Art. 4. « Par métier on entend : Tout travail manuel exercé comme profession ou dans un but de gain et qui concourt à faire un article quelconque ou une partie d’un article, à le modifier, le réparer, l’orner, lui donner le fini (finish), ou à l’adapter de toute autre manière pour la vente. »

« Par atelier (workshop), on entend toute espèce de place, soit couverte, soit en plein air, où un métier quelconque est exercé par un enfant, un adolescent ou une femme, et où la personne par laquelle l’enfant, l’adolescent ou la femme est employé, a le droit d’accès et de direction (the right of access and control). »

« Par être employé, on entend être occupé dans un métier quelconque, moyennant salaire ou non, sous un patron ou sous un parent. »

« Par parent, on entend tout parent, tuteur ou autre personne ayant sous sa garde ou sous sa direction un enfant ou adolescent. »
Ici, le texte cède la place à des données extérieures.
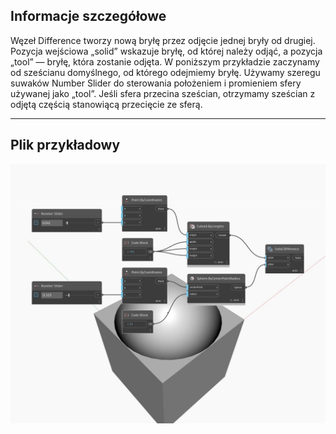 ## Informacje szczegółowe
Węzeł Difference tworzy nową bryłę przez odjęcie jednej bryły od drugiej. Pozycja wejściowa „solid” wskazuje bryłę, od której należy odjąć, a pozycja „tool” — bryłę, która zostanie odjęta. W poniższym przykładzie zaczynamy od sześcianu domyślnego, od którego odejmiemy bryłę. Używamy szeregu suwaków Number Slider do sterowania położeniem i promieniem sfery używanej jako „tool”. Jeśli sfera przecina sześcian, otrzymamy sześcian z odjętą częścią stanowiącą przecięcie ze sferą.
___
## Plik przykładowy

![Difference](./Autodesk.DesignScript.Geometry.Solid.Difference_img.jpg)

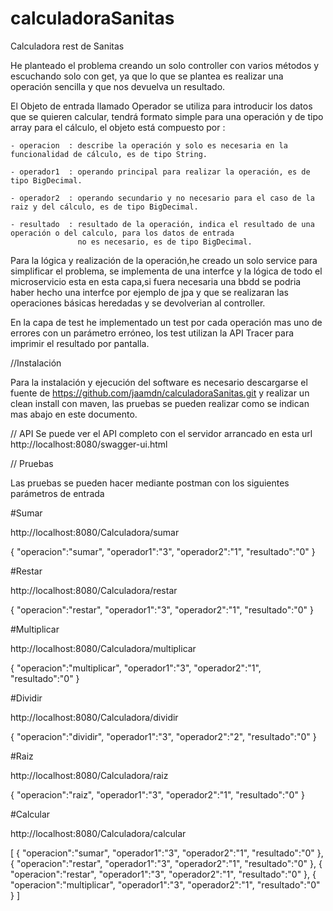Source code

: # calculadoraSanitas
Calculadora rest de Sanitas

He planteado el problema creando un solo controller con varios métodos y escuchando solo con get, ya que lo que se plantea es realizar una operación sencilla y que nos devuelva un resultado.

El Objeto de entrada llamado Operador se utiliza para introducir los datos que se quieren calcular, tendrá formato simple para una operación y de tipo array para el cálculo, el objeto está compuesto por :

	- operacion  : describe la operación y solo es necesaria en la funcionalidad de cálculo, es de tipo String.
	
	- operador1  : operando principal para realizar la operación, es de tipo BigDecimal.
	
	- operador2  : operando secundario y no necesario para el caso de la raiz y del cálculo, es de tipo BigDecimal.
	
	- resultado  : resultado de la operación, indica el resultado de una operación o del calculo, para los datos de entrada  
				   no es necesario, es de tipo BigDecimal.


Para la lógica y realización de la operación,he creado un solo service para simplificar el problema, se implementa de una interfce y la lógica de todo el microservicio esta en esta capa,si fuera necesaria una bbdd se podria haber hecho una interfce por ejemplo de jpa y que se realizaran las operaciones básicas heredadas y se devolverian al controller.

En la capa de test he implementado un test por cada operación mas uno de errores con un parámetro erróneo, los test utilizan la API Tracer para imprimir el resultado por pantalla.

//Instalación

Para la instalación y ejecución del software es necesario descargarse el fuente de https://github.com/jaamdn/calculadoraSanitas.git y realizar un clean install con maven, las pruebas se pueden realizar como se indican mas abajo en este documento.


// API
Se puede ver el API completo con el servidor arrancado en esta url http://localhost:8080/swagger-ui.html


// Pruebas

Las pruebas se pueden hacer mediante postman con los siguientes parámetros de entrada

#Sumar

http://localhost:8080/Calculadora/sumar

{
	"operacion":"sumar",
	"operador1":"3",
	"operador2":"1",
	"resultado":"0"
}


#Restar

http://localhost:8080/Calculadora/restar

{
	"operacion":"restar",
	"operador1":"3",
	"operador2":"1",
	"resultado":"0"
}
	
#Multiplicar

http://localhost:8080/Calculadora/multiplicar

{
	"operacion":"multiplicar",
	"operador1":"3",
	"operador2":"1",
	"resultado":"0"
}


#Dividir

http://localhost:8080/Calculadora/dividir

{
	"operacion":"dividir",
	"operador1":"3",
	"operador2":"2",
	"resultado":"0"
	}


#Raiz

http://localhost:8080/Calculadora/raiz

{
	"operacion":"raiz",
	"operador1":"3",
	"operador2":"1",
	"resultado":"0"
}

#Calcular

http://localhost:8080/Calculadora/calcular

[
	{
	"operacion":"sumar",
	"operador1":"3",
	"operador2":"1",
	"resultado":"0"
	},
		{
	"operacion":"restar",
	"operador1":"3",
	"operador2":"1",
	"resultado":"0"
	},
		{
	"operacion":"restar",
	"operador1":"3",
	"operador2":"1",
	"resultado":"0"
	},
		{
	"operacion":"multiplicar",
	"operador1":"3",
	"operador2":"1",
	"resultado":"0"
	}
]
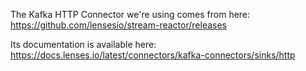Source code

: The Kafka HTTP Connector we're using comes from here:
https://github.com/lensesio/stream-reactor/releases

Its documentation is available here:
https://docs.lenses.io/latest/connectors/kafka-connectors/sinks/http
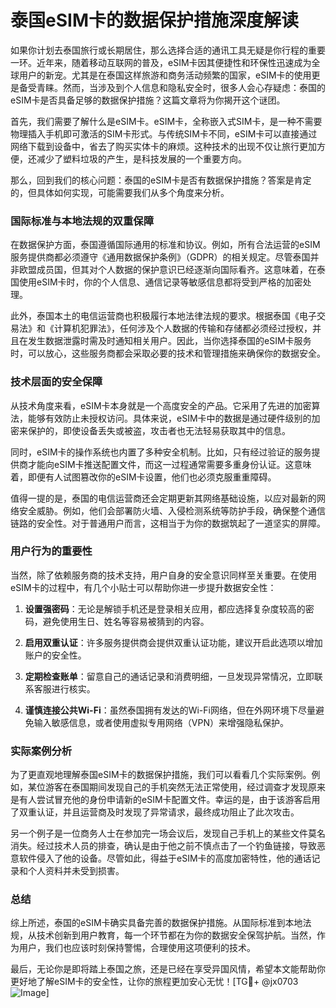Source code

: # 泰国eSIM卡的数据保护措施深度解读

如果你计划去泰国旅行或长期居住，那么选择合适的通讯工具无疑是你行程的重要一环。近年来，随着移动互联网的普及，eSIM卡因其便捷性和环保性迅速成为全球用户的新宠。尤其是在泰国这样旅游和商务活动频繁的国家，eSIM卡的使用更是备受青睐。然而，当涉及到个人信息和隐私安全时，很多人会心存疑虑：泰国的eSIM卡是否具备足够的数据保护措施？这篇文章将为你揭开这个谜团。

首先，我们需要了解什么是eSIM卡。eSIM卡，全称嵌入式SIM卡，是一种不需要物理插入手机即可激活的SIM卡形式。与传统SIM卡不同，eSIM卡可以直接通过网络下载到设备中，省去了购买实体卡的麻烦。这种技术的出现不仅让旅行更加方便，还减少了塑料垃圾的产生，是科技发展的一个重要方向。

那么，回到我们的核心问题：泰国的eSIM卡是否有数据保护措施？答案是肯定的，但具体如何实现，可能需要我们从多个角度来分析。

### 国际标准与本地法规的双重保障

在数据保护方面，泰国遵循国际通用的标准和协议。例如，所有合法运营的eSIM服务提供商都必须遵守《通用数据保护条例》（GDPR）的相关规定。尽管泰国并非欧盟成员国，但其对个人数据的保护意识已经逐渐向国际看齐。这意味着，在泰国使用eSIM卡时，你的个人信息、通信记录等敏感信息都将受到严格的加密处理。

此外，泰国本土的电信运营商也积极履行本地法律法规的要求。根据泰国《电子交易法》和《计算机犯罪法》，任何涉及个人数据的传输和存储都必须经过授权，并且在发生数据泄露时需及时通知相关用户。因此，当你选择泰国的eSIM卡服务时，可以放心，这些服务商都会采取必要的技术和管理措施来确保你的数据安全。

### 技术层面的安全保障

从技术角度来看，eSIM卡本身就是一个高度安全的产品。它采用了先进的加密算法，能够有效防止未授权访问。具体来说，eSIM卡中的数据是通过硬件级别的加密来保护的，即使设备丢失或被盗，攻击者也无法轻易获取其中的信息。

同时，eSIM卡的操作系统也内置了多种安全机制。比如，只有经过验证的服务提供商才能向eSIM卡推送配置文件，而这一过程通常需要多重身份认证。这意味着，即便有人试图篡改你的eSIM卡设置，他们也必须克服重重障碍。

值得一提的是，泰国的电信运营商还会定期更新其网络基础设施，以应对最新的网络安全威胁。例如，他们会部署防火墙、入侵检测系统等防护手段，确保整个通信链路的安全性。对于普通用户而言，这相当于为你的数据筑起了一道坚实的屏障。

### 用户行为的重要性

当然，除了依赖服务商的技术支持，用户自身的安全意识同样至关重要。在使用eSIM卡的过程中，有几个小贴士可以帮助你进一步提升数据安全性：

1. **设置强密码**：无论是解锁手机还是登录相关应用，都应选择复杂度较高的密码，避免使用生日、姓名等容易被猜到的内容。
   
2. **启用双重认证**：许多服务提供商会提供双重认证功能，建议开启此选项以增加账户的安全性。
   
3. **定期检查账单**：留意自己的通话记录和消费明细，一旦发现异常情况，立即联系客服进行核实。

4. **谨慎连接公共Wi-Fi**：虽然泰国拥有发达的Wi-Fi网络，但在外网环境下尽量避免输入敏感信息，或者使用虚拟专用网络（VPN）来增强隐私保护。

### 实际案例分析

为了更直观地理解泰国eSIM卡的数据保护措施，我们可以看看几个实际案例。例如，某位游客在泰国期间发现自己的手机突然无法正常使用，经过调查才发现原来是有人尝试冒充他的身份申请新的eSIM卡配置文件。幸运的是，由于该游客启用了双重认证，并且运营商及时发现了异常请求，最终成功阻止了此次攻击。

另一个例子是一位商务人士在参加完一场会议后，发现自己手机上的某些文件莫名消失。经过技术人员的排查，确认是由于他之前不慎点击了一个钓鱼链接，导致恶意软件侵入了他的设备。尽管如此，得益于eSIM卡的高度加密特性，他的通话记录和个人资料并未受到损害。

### 总结

综上所述，泰国的eSIM卡确实具备完善的数据保护措施。从国际标准到本地法规，从技术创新到用户教育，每一个环节都在为你的数据安全保驾护航。当然，作为用户，我们也应该时刻保持警惕，合理使用这项便利的技术。

最后，无论你是即将踏上泰国之旅，还是已经在享受异国风情，希望本文能帮助你更好地了解eSIM卡的安全性，让你的旅程更加安心无忧！[TG💪+ @jx0703 ![Image](https://github.com/user-attachments/assets/dbca1d08-cadb-493c-b0ec-ad6f7a83f270)]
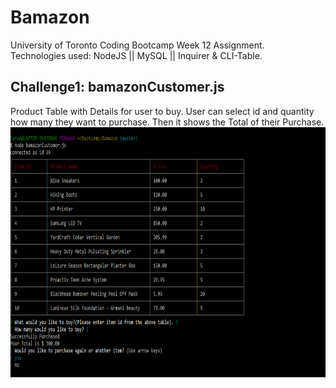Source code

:# Bamazon


University of Toronto Coding Bootcamp Week 12 Assignment.  
Technologies used: NodeJS || MySQL || Inquirer & CLI-Table.

## Challenge1: bamazonCustomer.js

Product Table with Details for user to buy. User can select id and quantity how many they want to purchase. Then it shows the Total of their Purchase.  
<img src="/images/Customer1.png" width="600" height="400">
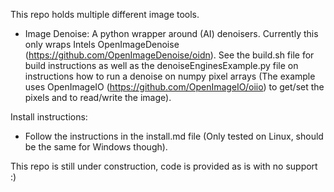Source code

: This repo holds multiple different image tools.
- Image Denoise:
    A python wrapper around (AI) denoisers. Currently this only wraps Intels OpenImageDenoise (https://github.com/OpenImageDenoise/oidn). See the build.sh file for build instructions as well as the denoiseEnginesExample.py file on instructions how to run a denoise on numpy pixel arrays (The example uses OpenImageIO (https://github.com/OpenImageIO/oiio) to get/set the pixels and to read/write the image).

Install instructions:
- Follow the instructions in the install.md file (Only tested on Linux, should be the same for Windows though).

This repo is still under construction, code is provided as is with no support :)

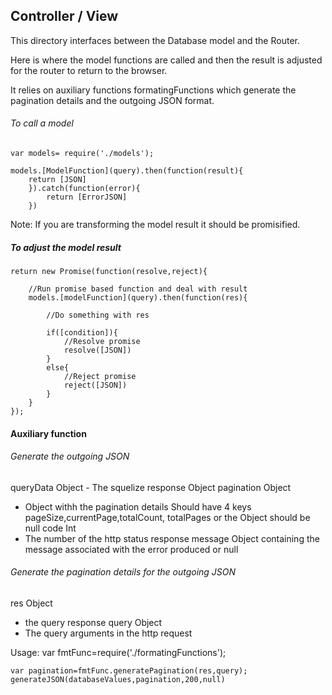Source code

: ## Controller / View

This directory interfaces between the Database model and the Router.

Here is where the model functions are called and then the result is adjusted for the router to return to the browser.

It relies on auxiliary functions formatingFunctions which generate the pagination details and the outgoing JSON format.

###### To call a model
	var models= require('./models');

	models.[ModelFunction](query).then(function(result){
		return [JSON]
		}).catch(function(error){
			return [ErrorJSON]
		})

Note: If you are transforming the model result it should be promisified.

##### To adjust the model result

	return new Promise(function(resolve,reject){

		//Run promise based function and deal with result
		models.[modelFunction](query).then(function(res){

			//Do something with res

			if([condition]){
				//Resolve promise
				resolve([JSON])
			}
			else{
				//Reject promise
				reject([JSON])
			}
		}
	});

#### Auxiliary function

###### Generate the outgoing JSON

queryData Object - The squelize response Object
pagination Object 
- Object withh the pagination details Should have 4 keys pageSize,currentPage,totalCount, totalPages or the Object should be null 
code Int 
- The number of the http status response message Object containing the message associated with the error produced or null
 
 
###### Generate the pagination details for the outgoing JSON
res Object 
- the query response
query Object 
- The query arguments in the http request

Usage:
	var fmtFunc=require('./formatingFunctions');

	var pagination=fmtFunc.generatePagination(res,query);
	generateJSON(databaseValues,pagination,200,null)

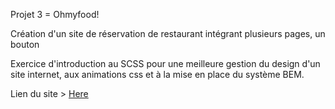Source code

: Projet 3 = Ohmyfood!

Création d'un site de réservation de restaurant intégrant plusieurs pages, un bouton

Exercice d'introduction au SCSS pour une meilleure gestion du design d'un site internet, aux animations css et à la mise en place du système BEM. 

Lien du site > <a href=https://redbownes.github.io/P3_DYNA_RESA/>Here</a>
L’art. 7, contenant les clauses pénales pour contravention à cette loi, soumet à des amendes non seulement le patron, parent ou non, mais encore « le parent ou la personne qui tire un bénéfice direct du travail de l’enfant, de l’adolescent ou de la femme, ou qui l’a sous son contrôle. »

La loi affectant les grands établissements, le Factory Acts extension Act, déroge à la loi de fabrique par une foule d’exceptions vicieuses et de lâches compromis avec les entrepreneurs.

La « loi pour la régularisation des ateliers, » misérable dans tous ses détails, resta lettre morte entre les mains des autorités municipales et locales, chargées de son exécution. Quand, en 1871, le Parlement leur retira ce pouvoir pour le conférer aux inspecteurs de fabrique, au ressort desquels il joignit ainsi d’un seul coup plus de cent mille ateliers et trois cents briqueteries, on prit en même temps soin de n’ajouter que huit subalternes à leur corps administratif déjà beaucoup trop faible[2].

Ce qui nous frappe donc dans la législation anglaise de 1867, c’est d’un côté la nécessité imposée au Parlement des classes dirigeantes d’adopter en principe des mesures si extraordinaires et sur une si large échelle contre les excès de l’exploitation capitaliste, et de l’autre côté l’hésitation, la répugnance et la mauvaise foi avec lesquelles il s’y prêta dans la pratique.

La Commission d’enquête de 1862 proposa aussi une nouvelle réglementation de l’industrie minière, laquelle se distingue des autres industries par ce caractère exceptionnel que les intérêts du propriétaire foncier (landlord) et de l’entrepreneur capitaliste s’y donnent la main. L’antagonisme de ces deux intérêts avait été favorable à la législation de fabrique et, par contre, son absence suffit pour expliquer les lenteurs et les faux-fuyants de la législation sur les mines.

La Commission d’enquête de 1840 avait fait des révélations si terribles, si shocking, et provoquant un tel scandale en Europe que, par acquit de conscience, le Parlement passa le Mining Act (loi sur les mines) de 1842, où il se borna à interdire le travail sous terre, à l’intérieur des mines, aux femmes et aux enfants au‑dessous de dix ans.

Une nouvelle loi, « The Mines Inspecting Act » (loi sur l’inspection des mines) de 1860, prescrit que les mines seront inspectées par des fonctionnaires publics, spécialement nommés à cet effet, et que de dix à douze ans, les jeunes garçons ne pourront être employés qu’à la condition d’être munis d’un certificat d’instruction ou de fréquenter l’école pendant un certain nombre d’heures. Cette loi resta sans effet à cause de l’insuffisance dérisoire du personnel des inspecteurs, des limites étroites de leurs pouvoirs et d’autres circonstances qu’on verra dans la suite.

Un des derniers livres bleus sur les mines : « Report from the select committee on Mines, etc., together with evidence », 13 juillet 1866, est l’œuvre d’un comité parlementaire choisi dans le sein de la

  1. Sensor, l. c. p. 320.
  2. Ce personnel se composait de deux inspecteurs, deux inspecteurs adjoints et quarante et un sous-inspecteurs. Huit sous-inspecteurs additionnels furent nommés en 1871. Tout le budget de cette administration qui embrasse l’Angleterre, l’Écosse et l’Irlande, ne s’élevait en 1871-72 qu’à 25 347 l. st., y inclus les frais légaux causes par des poursuites judiciaires des patrons en contravention.